### Data to process
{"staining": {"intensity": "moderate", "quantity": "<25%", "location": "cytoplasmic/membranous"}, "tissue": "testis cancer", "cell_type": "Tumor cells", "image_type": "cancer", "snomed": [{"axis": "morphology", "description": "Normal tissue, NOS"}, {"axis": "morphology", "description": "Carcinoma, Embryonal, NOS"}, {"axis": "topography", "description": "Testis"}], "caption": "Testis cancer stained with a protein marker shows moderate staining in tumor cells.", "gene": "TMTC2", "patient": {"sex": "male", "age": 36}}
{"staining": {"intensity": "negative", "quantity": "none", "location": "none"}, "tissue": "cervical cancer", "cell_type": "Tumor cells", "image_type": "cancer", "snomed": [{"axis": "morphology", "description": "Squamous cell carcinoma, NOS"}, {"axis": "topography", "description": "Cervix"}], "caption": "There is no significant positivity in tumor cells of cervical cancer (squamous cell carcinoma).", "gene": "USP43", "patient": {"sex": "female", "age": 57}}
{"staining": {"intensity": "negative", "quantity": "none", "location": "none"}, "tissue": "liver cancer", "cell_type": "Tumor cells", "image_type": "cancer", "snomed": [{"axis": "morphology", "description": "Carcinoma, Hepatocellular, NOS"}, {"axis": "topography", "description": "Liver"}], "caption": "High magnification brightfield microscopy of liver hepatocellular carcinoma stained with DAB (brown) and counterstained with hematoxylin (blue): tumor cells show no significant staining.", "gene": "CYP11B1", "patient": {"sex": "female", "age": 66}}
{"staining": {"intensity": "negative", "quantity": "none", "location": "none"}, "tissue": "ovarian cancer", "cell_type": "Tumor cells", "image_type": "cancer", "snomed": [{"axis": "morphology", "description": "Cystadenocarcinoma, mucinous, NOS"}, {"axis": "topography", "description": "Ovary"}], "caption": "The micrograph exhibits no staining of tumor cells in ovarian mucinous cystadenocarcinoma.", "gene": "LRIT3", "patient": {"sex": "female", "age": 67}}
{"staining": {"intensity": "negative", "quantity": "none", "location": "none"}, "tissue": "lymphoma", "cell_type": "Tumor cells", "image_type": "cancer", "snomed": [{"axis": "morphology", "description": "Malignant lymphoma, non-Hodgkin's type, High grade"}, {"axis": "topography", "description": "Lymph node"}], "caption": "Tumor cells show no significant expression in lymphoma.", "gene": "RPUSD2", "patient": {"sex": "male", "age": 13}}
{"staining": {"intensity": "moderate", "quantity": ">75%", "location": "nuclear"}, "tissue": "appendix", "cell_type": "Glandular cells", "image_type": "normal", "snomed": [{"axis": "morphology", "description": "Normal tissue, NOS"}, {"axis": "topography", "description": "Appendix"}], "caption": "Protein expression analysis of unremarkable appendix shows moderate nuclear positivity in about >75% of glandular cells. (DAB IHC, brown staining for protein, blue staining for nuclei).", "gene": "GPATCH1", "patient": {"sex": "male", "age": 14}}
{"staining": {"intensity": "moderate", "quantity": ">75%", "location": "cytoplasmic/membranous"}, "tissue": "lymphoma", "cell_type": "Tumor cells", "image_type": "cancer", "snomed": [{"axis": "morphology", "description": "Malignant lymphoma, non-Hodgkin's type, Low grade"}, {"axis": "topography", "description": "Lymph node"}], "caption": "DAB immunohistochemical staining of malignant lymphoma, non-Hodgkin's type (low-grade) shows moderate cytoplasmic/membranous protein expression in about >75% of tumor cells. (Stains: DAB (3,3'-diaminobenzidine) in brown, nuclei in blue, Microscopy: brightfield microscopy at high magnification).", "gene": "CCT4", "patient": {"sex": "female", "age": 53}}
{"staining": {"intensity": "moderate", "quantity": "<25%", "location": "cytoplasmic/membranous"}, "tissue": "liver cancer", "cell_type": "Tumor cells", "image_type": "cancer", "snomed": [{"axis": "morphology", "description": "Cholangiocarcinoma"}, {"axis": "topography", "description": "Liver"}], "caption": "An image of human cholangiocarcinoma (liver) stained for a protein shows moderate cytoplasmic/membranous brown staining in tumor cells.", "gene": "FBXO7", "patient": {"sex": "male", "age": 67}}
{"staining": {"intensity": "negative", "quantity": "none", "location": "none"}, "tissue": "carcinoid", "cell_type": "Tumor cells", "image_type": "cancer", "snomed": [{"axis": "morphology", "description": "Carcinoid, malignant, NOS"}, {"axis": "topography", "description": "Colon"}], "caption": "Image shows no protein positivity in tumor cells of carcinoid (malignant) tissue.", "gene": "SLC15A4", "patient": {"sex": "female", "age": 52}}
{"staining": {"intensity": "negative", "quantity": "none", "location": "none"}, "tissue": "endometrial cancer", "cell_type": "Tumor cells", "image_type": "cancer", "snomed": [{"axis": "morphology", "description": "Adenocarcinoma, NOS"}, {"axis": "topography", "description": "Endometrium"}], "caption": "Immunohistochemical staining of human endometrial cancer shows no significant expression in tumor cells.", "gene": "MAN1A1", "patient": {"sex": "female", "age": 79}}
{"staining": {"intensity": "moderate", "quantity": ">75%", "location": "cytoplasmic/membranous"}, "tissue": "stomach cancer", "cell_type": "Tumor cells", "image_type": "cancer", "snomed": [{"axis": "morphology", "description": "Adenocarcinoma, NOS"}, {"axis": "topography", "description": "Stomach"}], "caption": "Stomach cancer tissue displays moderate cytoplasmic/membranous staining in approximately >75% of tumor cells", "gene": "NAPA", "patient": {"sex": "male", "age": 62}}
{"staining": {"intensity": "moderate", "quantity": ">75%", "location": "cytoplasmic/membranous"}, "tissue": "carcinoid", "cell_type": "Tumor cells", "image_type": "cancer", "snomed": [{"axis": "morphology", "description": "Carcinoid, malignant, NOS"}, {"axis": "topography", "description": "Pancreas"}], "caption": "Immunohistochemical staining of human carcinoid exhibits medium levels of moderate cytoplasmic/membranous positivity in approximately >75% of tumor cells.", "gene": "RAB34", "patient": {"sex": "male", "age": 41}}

### Brief
Write the listing out again, matching every line exactly.

### Solution
{"staining": {"intensity": "moderate", "quantity": "<25%", "location": "cytoplasmic/membranous"}, "tissue": "testis cancer", "cell_type": "Tumor cells", "image_type": "cancer", "snomed": [{"axis": "morphology", "description": "Normal tissue, NOS"}, {"axis": "morphology", "description": "Carcinoma, Embryonal, NOS"}, {"axis": "topography", "description": "Testis"}], "caption": "Testis cancer stained with a protein marker shows moderate staining in tumor cells.", "gene": "TMTC2", "patient": {"sex": "male", "age": 36}}
{"staining": {"intensity": "negative", "quantity": "none", "location": "none"}, "tissue": "cervical cancer", "cell_type": "Tumor cells", "image_type": "cancer", "snomed": [{"axis": "morphology", "description": "Squamous cell carcinoma, NOS"}, {"axis": "topography", "description": "Cervix"}], "caption": "There is no significant positivity in tumor cells of cervical cancer (squamous cell carcinoma).", "gene": "USP43", "patient": {"sex": "female", "age": 57}}
{"staining": {"intensity": "negative", "quantity": "none", "location": "none"}, "tissue": "liver cancer", "cell_type": "Tumor cells", "image_type": "cancer", "snomed": [{"axis": "morphology", "description": "Carcinoma, Hepatocellular, NOS"}, {"axis": "topography", "description": "Liver"}], "caption": "High magnification brightfield microscopy of liver hepatocellular carcinoma stained with DAB (brown) and counterstained with hematoxylin (blue): tumor cells show no significant staining.", "gene": "CYP11B1", "patient": {"sex": "female", "age": 66}}
{"staining": {"intensity": "negative", "quantity": "none", "location": "none"}, "tissue": "ovarian cancer", "cell_type": "Tumor cells", "image_type": "cancer", "snomed": [{"axis": "morphology", "description": "Cystadenocarcinoma, mucinous, NOS"}, {"axis": "topography", "description": "Ovary"}], "caption": "The micrograph exhibits no staining of tumor cells in ovarian mucinous cystadenocarcinoma.", "gene": "LRIT3", "patient": {"sex": "female", "age": 67}}
{"staining": {"intensity": "negative", "quantity": "none", "location": "none"}, "tissue": "lymphoma", "cell_type": "Tumor cells", "image_type": "cancer", "snomed": [{"axis": "morphology", "description": "Malignant lymphoma, non-Hodgkin's type, High grade"}, {"axis": "topography", "description": "Lymph node"}], "caption": "Tumor cells show no significant expression in lymphoma.", "gene": "RPUSD2", "patient": {"sex": "male", "age": 13}}
{"staining": {"intensity": "moderate", "quantity": ">75%", "location": "nuclear"}, "tissue": "appendix", "cell_type": "Glandular cells", "image_type": "normal", "snomed": [{"axis": "morphology", "description": "Normal tissue, NOS"}, {"axis": "topography", "description": "Appendix"}], "caption": "Protein expression analysis of unremarkable appendix shows moderate nuclear positivity in about >75% of glandular cells. (DAB IHC, brown staining for protein, blue staining for nuclei).", "gene": "GPATCH1", "patient": {"sex": "male", "age": 14}}
{"staining": {"intensity": "moderate", "quantity": ">75%", "location": "cytoplasmic/membranous"}, "tissue": "lymphoma", "cell_type": "Tumor cells", "image_type": "cancer", "snomed": [{"axis": "morphology", "description": "Malignant lymphoma, non-Hodgkin's type, Low grade"}, {"axis": "topography", "description": "Lymph node"}], "caption": "DAB immunohistochemical staining of malignant lymphoma, non-Hodgkin's type (low-grade) shows moderate cytoplasmic/membranous protein expression in about >75% of tumor cells. (Stains: DAB (3,3'-diaminobenzidine) in brown, nuclei in blue, Microscopy: brightfield microscopy at high magnification).", "gene": "CCT4", "patient": {"sex": "female", "age": 53}}
{"staining": {"intensity": "moderate", "quantity": "<25%", "location": "cytoplasmic/membranous"}, "tissue": "liver cancer", "cell_type": "Tumor cells", "image_type": "cancer", "snomed": [{"axis": "morphology", "description": "Cholangiocarcinoma"}, {"axis": "topography", "description": "Liver"}], "caption": "An image of human cholangiocarcinoma (liver) stained for a protein shows moderate cytoplasmic/membranous brown staining in tumor cells.", "gene": "FBXO7", "patient": {"sex": "male", "age": 67}}
{"staining": {"intensity": "negative", "quantity": "none", "location": "none"}, "tissue": "carcinoid", "cell_type": "Tumor cells", "image_type": "cancer", "snomed": [{"axis": "morphology", "description": "Carcinoid, malignant, NOS"}, {"axis": "topography", "description": "Colon"}], "caption": "Image shows no protein positivity in tumor cells of carcinoid (malignant) tissue.", "gene": "SLC15A4", "patient": {"sex": "female", "age": 52}}
{"staining": {"intensity": "negative", "quantity": "none", "location": "none"}, "tissue": "endometrial cancer", "cell_type": "Tumor cells", "image_type": "cancer", "snomed": [{"axis": "morphology", "description": "Adenocarcinoma, NOS"}, {"axis": "topography", "description": "Endometrium"}], "caption": "Immunohistochemical staining of human endometrial cancer shows no significant expression in tumor cells.", "gene": "MAN1A1", "patient": {"sex": "female", "age": 79}}
{"staining": {"intensity": "moderate", "quantity": ">75%", "location": "cytoplasmic/membranous"}, "tissue": "stomach cancer", "cell_type": "Tumor cells", "image_type": "cancer", "snomed": [{"axis": "morphology", "description": "Adenocarcinoma, NOS"}, {"axis": "topography", "description": "Stomach"}], "caption": "Stomach cancer tissue displays moderate cytoplasmic/membranous staining in approximately >75% of tumor cells", "gene": "NAPA", "patient": {"sex": "male", "age": 62}}
{"staining": {"intensity": "moderate", "quantity": ">75%", "location": "cytoplasmic/membranous"}, "tissue": "carcinoid", "cell_type": "Tumor cells", "image_type": "cancer", "snomed": [{"axis": "morphology", "description": "Carcinoid, malignant, NOS"}, {"axis": "topography", "description": "Pancreas"}], "caption": "Immunohistochemical staining of human carcinoid exhibits medium levels of moderate cytoplasmic/membranous positivity in approximately >75% of tumor cells.", "gene": "RAB34", "patient": {"sex": "male", "age": 41}}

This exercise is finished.